Your site is essentially unstyled. Yes, there are 6 stylesheets loaded (that's oh, about 5 too many, but that may not be your fault) but none of them do much beyond changing colours and set widths. The text appears in the user's default font, size and weight (I get it in 16px Georgia normal because that's what I have set as my default for serif and for unstyled text; you're probably seeing Verdana or Arial), and it's likely that what you see on the screen is not the same thing that a lot of your potential users would see. Now, I'm not a big fan of the light-on-dark colour schemes that seem to be
de rigeur for gaming-oriented sites, but this also has all of the character and identity of a mid-'90s site (like a lot of the academic sites I visit) and that's because a lot of what I'm seeing is the result of you just "letting it do what it do".
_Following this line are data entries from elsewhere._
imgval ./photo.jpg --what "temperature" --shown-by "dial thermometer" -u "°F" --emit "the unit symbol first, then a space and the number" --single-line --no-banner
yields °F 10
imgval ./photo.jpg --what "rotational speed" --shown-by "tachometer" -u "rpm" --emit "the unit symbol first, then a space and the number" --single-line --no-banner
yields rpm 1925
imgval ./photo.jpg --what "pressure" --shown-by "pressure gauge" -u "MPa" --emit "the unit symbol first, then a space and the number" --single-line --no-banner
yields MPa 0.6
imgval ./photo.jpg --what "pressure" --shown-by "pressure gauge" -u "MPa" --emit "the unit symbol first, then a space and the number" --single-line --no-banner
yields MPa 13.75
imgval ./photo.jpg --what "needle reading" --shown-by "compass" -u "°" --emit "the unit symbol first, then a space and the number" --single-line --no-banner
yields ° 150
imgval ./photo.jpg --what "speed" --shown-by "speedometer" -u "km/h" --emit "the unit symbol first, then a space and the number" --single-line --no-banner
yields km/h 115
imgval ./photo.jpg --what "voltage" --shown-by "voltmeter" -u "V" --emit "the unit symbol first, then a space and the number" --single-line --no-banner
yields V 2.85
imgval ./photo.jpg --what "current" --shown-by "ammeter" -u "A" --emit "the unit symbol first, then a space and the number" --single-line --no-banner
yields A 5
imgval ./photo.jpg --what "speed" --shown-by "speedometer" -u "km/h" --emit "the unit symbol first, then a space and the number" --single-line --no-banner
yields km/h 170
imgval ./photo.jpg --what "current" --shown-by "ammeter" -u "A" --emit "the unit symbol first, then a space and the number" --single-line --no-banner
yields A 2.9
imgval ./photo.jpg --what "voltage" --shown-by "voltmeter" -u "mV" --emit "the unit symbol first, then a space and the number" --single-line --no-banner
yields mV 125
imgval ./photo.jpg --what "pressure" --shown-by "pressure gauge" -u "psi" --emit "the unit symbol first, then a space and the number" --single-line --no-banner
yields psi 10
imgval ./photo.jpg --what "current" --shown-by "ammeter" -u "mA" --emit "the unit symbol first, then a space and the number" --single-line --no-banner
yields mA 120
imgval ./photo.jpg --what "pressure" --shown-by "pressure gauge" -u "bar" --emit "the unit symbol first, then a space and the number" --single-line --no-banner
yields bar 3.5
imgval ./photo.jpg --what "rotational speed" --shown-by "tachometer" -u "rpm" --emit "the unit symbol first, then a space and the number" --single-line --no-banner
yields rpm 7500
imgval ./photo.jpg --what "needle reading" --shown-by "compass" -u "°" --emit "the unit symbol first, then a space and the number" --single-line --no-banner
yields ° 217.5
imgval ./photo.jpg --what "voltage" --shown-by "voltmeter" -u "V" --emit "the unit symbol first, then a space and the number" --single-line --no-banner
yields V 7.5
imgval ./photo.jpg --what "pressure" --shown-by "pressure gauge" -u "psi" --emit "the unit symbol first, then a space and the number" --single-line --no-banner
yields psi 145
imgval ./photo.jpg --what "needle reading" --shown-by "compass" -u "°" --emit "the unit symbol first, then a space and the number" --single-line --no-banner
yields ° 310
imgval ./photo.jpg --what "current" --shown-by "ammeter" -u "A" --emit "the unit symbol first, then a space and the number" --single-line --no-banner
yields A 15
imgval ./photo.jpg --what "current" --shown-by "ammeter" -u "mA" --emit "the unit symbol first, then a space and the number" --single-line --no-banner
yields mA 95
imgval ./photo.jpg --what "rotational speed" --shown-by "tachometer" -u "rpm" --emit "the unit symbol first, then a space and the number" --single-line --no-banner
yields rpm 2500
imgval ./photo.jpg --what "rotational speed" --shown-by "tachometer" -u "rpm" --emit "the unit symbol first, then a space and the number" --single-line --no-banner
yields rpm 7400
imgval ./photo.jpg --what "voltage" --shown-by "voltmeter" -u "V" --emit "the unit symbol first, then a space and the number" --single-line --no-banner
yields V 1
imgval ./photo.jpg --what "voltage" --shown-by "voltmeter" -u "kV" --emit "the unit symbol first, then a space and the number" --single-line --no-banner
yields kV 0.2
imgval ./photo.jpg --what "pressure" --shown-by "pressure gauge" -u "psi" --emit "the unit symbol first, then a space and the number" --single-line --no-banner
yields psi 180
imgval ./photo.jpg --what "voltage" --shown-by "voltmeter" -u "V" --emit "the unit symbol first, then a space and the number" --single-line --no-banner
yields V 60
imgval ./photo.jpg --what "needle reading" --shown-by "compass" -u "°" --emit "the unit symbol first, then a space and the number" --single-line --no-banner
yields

It won't take a lot of work to take control of the things you're leaving to chance right now and impress a cohesive and attractive identity on the page. Start by choosing a font (or two — one for the headers and one for the main copy) that gives the site the look you want. (Users who really need to use a certain font at a certain size for accessibility can override your style on their own machines.) Work on the alignment of elements and the font-weight a little, and you can get something very pretty. You'll probably want to differentiate between the entry-time text and the body copy a bit better (so users can both find
and ignore the time info more easily).
You might want to try a background texture for areas outside of the content part of your page; something like
Moulin or
Dark Fish Skin from
SubtlePatterns.com would be a lightweight download (I usually base64-encode images this small directly into the stylesheet) and would give the content area more focus.